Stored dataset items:
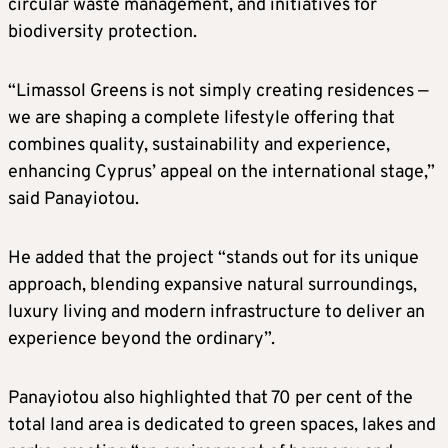
circular waste management, and initiatives for
biodiversity protection.
“Limassol Greens is not simply creating residences —
we are shaping a complete lifestyle offering that
combines quality, sustainability and experience,
enhancing Cyprus’ appeal on the international stage,”
said Panayiotou.
He added that the project “stands out for its unique
approach, blending expansive natural surroundings,
luxury living and modern infrastructure to deliver an
experience beyond the ordinary”.
Panayiotou also highlighted that 70 per cent of the
total land area is dedicated to green spaces, lakes and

Problem requirements ->
Say how many lines above contain the string "that", writing only the number.

Written response ->
3